There’s a dark side to internationalization
Internationalization is high on the agendas of Dutch universities. But there’s a dark side to the blurring of national boundaries, politicians warn. The ‘brain drain’ from countries with lower quality of higher education may put too much pressure on higher education in the Netherlands.
With students and academics becoming increasingly ‘mobile’, national boundaries are fading. During a meeting in Gothenburg last month, the European Commission discussed its ambitious plans to establish a bureaucracy-free European universities’ network. By 2025, there will be no more administrative obstacles in the way of university partnerships, study abroad programs and scholarly exchange.
While European universities are readily strengthening their ties, Dutch politicians worry that far-reaching internationalization may be too much of a good thing. Ingrid van Engelshoven (D66), minister for Education, Culture and Science, is not in favor of the establishment of a ‘European Education Area’ by 2025. She fears that Dutch higher education will suffer.
In an official statement on behalf of the Dutch government, Van Engelshoven writes that she fully supports existing programs that promote mobilty (such as the Erasmus+ program), but that she sees no point in the establishment of a new European universities’ network. Existing programs are sufficient to foster and strengthen partnerships between universities, Van Engelshoven argues. Creating an entirely new institutional network of European universities would be ‘undesirable’.
Rather than promoting the influx of students from countries where higher education is of lower quality than in the Netherlands, the Dutch government believes in the benefits of national educational reforms: ‘The Netherlands has an interest in reforms within poorly performing educational systems, in order to avoid imbalanced mobility with excessive pressure on our own educational facilities, ‘brain drain’ in countries of origin, and economic divergence on the long term.’

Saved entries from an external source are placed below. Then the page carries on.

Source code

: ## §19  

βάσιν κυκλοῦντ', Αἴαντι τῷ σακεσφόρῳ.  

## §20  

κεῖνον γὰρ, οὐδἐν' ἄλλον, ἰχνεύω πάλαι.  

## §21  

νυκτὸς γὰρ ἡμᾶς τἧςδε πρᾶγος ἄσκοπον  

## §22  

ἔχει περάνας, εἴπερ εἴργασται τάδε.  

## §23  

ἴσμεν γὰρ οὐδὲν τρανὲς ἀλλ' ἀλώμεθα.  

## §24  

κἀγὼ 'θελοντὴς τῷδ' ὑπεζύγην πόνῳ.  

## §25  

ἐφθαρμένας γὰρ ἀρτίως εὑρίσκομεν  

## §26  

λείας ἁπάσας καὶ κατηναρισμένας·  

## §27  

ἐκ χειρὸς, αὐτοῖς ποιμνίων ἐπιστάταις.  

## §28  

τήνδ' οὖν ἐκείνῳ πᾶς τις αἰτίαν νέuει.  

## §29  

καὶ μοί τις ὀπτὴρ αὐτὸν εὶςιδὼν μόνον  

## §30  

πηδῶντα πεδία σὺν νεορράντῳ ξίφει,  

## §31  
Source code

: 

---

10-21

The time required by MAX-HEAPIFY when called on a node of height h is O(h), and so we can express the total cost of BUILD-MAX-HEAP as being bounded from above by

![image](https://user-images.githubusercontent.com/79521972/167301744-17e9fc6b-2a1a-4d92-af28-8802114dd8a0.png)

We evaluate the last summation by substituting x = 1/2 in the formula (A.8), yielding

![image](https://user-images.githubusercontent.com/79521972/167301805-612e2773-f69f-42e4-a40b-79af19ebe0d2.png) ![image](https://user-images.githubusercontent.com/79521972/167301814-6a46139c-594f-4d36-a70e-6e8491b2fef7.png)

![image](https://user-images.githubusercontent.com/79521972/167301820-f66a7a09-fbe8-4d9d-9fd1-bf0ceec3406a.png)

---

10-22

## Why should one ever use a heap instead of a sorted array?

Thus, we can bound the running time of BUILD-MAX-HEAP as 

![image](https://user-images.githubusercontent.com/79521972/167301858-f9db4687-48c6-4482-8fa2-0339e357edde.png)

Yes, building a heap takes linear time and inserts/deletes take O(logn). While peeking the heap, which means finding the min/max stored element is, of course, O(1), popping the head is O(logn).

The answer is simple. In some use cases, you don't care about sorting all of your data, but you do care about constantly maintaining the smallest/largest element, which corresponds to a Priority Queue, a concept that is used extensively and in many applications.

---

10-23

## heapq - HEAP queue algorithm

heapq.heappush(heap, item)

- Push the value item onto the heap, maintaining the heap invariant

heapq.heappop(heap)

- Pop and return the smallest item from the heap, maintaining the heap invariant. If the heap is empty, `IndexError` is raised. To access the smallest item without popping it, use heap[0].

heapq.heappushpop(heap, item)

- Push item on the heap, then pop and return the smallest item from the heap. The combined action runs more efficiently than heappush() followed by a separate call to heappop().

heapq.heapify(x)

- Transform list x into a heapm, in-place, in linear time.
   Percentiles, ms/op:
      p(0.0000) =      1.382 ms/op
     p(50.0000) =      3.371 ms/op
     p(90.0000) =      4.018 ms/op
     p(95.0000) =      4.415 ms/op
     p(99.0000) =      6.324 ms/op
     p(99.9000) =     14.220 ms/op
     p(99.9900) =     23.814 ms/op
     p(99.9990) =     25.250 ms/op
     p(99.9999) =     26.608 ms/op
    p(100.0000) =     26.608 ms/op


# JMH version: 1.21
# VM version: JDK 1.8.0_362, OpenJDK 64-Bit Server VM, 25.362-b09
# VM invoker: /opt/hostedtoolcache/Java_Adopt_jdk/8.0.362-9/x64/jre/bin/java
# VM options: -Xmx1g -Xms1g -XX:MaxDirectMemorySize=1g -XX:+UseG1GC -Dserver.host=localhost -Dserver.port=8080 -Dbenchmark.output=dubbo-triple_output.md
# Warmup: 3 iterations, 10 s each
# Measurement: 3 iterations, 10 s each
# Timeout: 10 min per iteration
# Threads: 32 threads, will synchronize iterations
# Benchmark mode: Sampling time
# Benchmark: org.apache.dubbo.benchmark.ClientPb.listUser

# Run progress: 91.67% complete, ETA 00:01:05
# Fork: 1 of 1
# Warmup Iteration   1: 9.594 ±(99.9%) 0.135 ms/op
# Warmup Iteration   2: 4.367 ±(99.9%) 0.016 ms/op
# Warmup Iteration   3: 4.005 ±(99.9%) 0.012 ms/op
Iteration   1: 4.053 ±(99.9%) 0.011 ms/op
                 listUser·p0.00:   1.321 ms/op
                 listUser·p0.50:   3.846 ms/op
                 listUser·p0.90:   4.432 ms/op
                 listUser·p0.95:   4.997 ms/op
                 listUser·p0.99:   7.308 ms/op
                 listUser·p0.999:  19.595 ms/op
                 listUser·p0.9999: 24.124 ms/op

‘Truly European’ universities?
If it’s up to the European Commission, the future will bring ’truly European universities’. It envisions an open Europe, in which ‘learning, studying and doing research would not be hampered by borders’. But according to the Dutch government, not all countries will benefit from such a scenario. In her letter, minister Van Engelshoven provides a clear warning: the European enthusiasm for internationalization should be accompanied by some caution.